FIGS. 7A-7F illustrate the operation of an embodiment of a GUI according to the present invention. The GUI is demonstrated in FIGS 7A-7F as implementing a configuration change in a readily understandable manner.
FIG. 7A is a screen shot illustrating an overall view of a service for obtaining stock quotes. The service 700 includes a set of front-end transaction adapters 710. In the illustrated configuration, two transaction adapters are provided: Web FEA and Brew. A service engine 720 receives the client requests through the transaction adapters 710 and access services 740 through one or more query adapters 730. In the illustrated embodiment, a different transaction adapter is provided for each back-end service. The service engine 720 includes a single cluster of two nodes.
FIG. 7B illustrates an XML tree corresponding to the configuration illustrated in FIG. 7A. Note the number of nodes in the nodeList corresponds to the number of nodes in the service engine 720.

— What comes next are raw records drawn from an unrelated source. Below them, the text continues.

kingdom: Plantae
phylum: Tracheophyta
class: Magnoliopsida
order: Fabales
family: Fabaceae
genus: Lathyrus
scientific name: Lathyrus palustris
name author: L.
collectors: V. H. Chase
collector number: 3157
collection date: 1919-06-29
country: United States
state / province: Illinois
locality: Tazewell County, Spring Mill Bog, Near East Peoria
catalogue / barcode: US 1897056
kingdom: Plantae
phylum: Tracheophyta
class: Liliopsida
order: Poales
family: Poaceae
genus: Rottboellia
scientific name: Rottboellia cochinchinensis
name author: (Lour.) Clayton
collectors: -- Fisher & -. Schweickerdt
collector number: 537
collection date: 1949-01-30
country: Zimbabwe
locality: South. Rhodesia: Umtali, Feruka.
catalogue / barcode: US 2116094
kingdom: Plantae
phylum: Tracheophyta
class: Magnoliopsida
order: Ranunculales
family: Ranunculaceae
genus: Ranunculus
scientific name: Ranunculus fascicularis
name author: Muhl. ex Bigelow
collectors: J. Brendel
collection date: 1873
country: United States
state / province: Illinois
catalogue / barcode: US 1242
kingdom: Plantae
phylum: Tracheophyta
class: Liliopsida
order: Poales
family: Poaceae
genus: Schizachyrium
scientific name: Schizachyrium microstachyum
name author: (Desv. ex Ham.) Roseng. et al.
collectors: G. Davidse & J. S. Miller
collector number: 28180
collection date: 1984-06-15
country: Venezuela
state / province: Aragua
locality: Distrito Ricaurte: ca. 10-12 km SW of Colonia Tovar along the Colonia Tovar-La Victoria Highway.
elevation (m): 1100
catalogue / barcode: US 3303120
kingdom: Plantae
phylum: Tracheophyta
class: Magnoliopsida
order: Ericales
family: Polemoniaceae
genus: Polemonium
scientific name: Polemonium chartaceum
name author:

FIGS. 7C and 7D illustrate an attempt by a user to add another node to the service engine 720. In this example, a new node is created by selecting a new function node in the GUI (FIG. 7D). A new node is then shown graphically as part of the service engine 720 (FIG. 7C).
 In FIG. 7E, the new node is labeled and configured as being linked to one of the present nodes. The new node is labeled as “newActivity” and is linked to one of the existing nodes.
FIG. 7F illustrates the updated XML tree after the implementation of the change in configuration. Now the nodeList contains the three nodes, including the newly added “newActivity” node. The new node is associated with a certain function which the user desires to execute as part of the conferect.
 Thus, the GUI enables fast and easy configuration or reconfiguration of the system. The GUI may be used to easily change the configuration of other aspects of the system. In particular, policy changes may be readily implemented.
 While particular embodiments of the present invention have been disclosed, it is to be understood that various different modifications and combinations are possible and are contemplated within the true spirit and invention. There is no intention, therefore, of limitations to the exact disclosure or abstract herein presented.